DATASET CONTENT:
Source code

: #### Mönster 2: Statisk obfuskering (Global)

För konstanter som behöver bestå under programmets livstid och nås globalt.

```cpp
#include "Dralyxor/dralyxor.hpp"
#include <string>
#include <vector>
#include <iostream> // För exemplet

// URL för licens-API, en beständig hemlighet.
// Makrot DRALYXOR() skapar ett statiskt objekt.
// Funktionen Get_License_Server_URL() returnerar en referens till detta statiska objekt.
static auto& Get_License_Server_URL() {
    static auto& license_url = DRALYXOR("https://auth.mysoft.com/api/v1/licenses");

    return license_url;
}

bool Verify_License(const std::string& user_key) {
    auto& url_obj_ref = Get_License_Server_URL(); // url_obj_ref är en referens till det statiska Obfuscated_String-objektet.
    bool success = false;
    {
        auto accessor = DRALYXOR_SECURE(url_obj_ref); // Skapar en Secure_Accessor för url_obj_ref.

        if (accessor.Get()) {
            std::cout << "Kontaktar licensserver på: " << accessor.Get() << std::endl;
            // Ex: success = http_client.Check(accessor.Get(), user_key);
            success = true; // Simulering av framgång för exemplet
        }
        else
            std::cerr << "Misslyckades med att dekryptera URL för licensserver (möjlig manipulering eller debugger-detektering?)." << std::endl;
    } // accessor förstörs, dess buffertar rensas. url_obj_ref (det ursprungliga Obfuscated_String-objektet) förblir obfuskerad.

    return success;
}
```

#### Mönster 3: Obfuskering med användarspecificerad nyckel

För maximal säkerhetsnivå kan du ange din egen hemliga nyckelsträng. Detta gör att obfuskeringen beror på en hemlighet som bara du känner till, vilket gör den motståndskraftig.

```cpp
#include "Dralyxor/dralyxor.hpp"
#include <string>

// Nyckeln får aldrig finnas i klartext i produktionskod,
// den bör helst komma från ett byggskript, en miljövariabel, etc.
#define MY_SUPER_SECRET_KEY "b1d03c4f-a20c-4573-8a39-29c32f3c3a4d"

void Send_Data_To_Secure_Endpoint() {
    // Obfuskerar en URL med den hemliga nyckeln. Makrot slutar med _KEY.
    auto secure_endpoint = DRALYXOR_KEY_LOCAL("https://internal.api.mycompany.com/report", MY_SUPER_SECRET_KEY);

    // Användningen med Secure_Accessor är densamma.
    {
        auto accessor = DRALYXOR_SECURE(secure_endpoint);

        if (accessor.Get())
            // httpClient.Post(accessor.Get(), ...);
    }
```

EXERCISE DETAILS: Filter the entries down to the lines holding the string "bool". Copy each of those lines.

ANSWER BOX:
bool Verify_License(const std::string& user_key) {
    bool success = false;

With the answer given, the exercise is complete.